The first act is a gauntlet to prove that you’re worthy of the film’s brilliance; a cheap, stagey spectacle of overbaked dialogue that almost certainly made a young Diablo Cody swoon. It’s a vexing half hour of hip, snappy teens spouting avant garbage about spokes in their menstrual cycle, reigned over by a truly dreadful, soul-curdling non-performance from Kim Walker as the Queen Bee Heather Chandler. But once you’ve broken through that vexing permafrost, you hit pay dirt.

Heathers is a delicious dark comedy that could only have been made in 1989 – that sweet spot in the wake of the slasher boom but pre-Columbine – and its true core of pitch-black humor activates with Heather Chandler’s death, which also conveniently rids the cast of its weakest link. After this, the film snaps like a slingshot, launching into a wry satire detailing what happens when a vapid, venal student body that is used to violently lashing out more out of a sense of stir-craziness than righting actual wrongs comes into contact with a genuine, dyed-in-the-wool psychopath. This is a society where suicide (faked or otherwise) is the great equalizer, an alternapunk wasteland of superficial nihilists who will fake true emotion if it gets them on TV, where life only gains meaning once it’s extinguished.

It’s unspeakably grim, but also uproariously funny. Watching these teen movie archetypes marching through their stages of non-grief is a hilariously biting indictment of apathetic teen culture, balanced out by the earnest Winona Ryder resisting her seduction over to the Dark Side (represented by Christian Slater, copping Urkel’s nasal whine). She is the one point of light in this world of careless parents, thin-skinned teens, and inept cops, and her dance with the Devil has surprising emotional weight. Her turning point into genuine heroine for hope comes in the film’s most brilliantly twisted moment: a guilt-stricken Ryder burns her palm with the car’s cigarette lighter and Slater grabs her hand, not to comfort her, but to use it to light his cigarette.

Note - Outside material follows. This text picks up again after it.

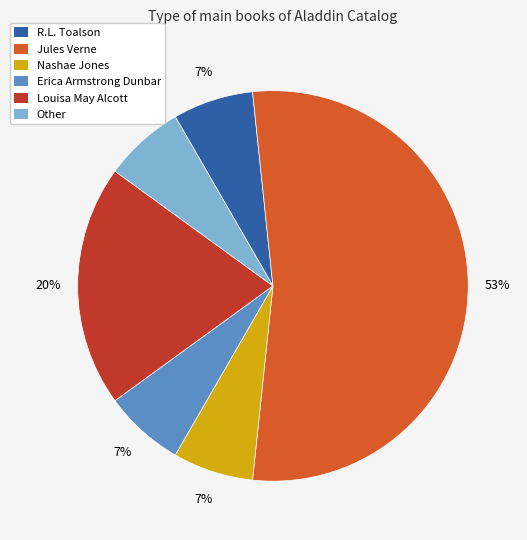

To the nearest percent, what is the difference between the Louisa May Alcott and Other slice percentages?

13%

This detachment fuels the entire film, giving it an edgy boost that overcomes its feeble first act and shoddy production design(although I do love the blue neon light used to denote nighttime and one shot of a chase scene through the misty woods is a warped, expressionistic marvel). Eventually this delves into a patently silly climax that I recognized as goofily inferior even when I was a kid, but for the bulk of its run time, Heathers is a sharp, dynamic, demented flick that’s totally worth ritual rewatching, a proto-Fight Club for the angsty teen set.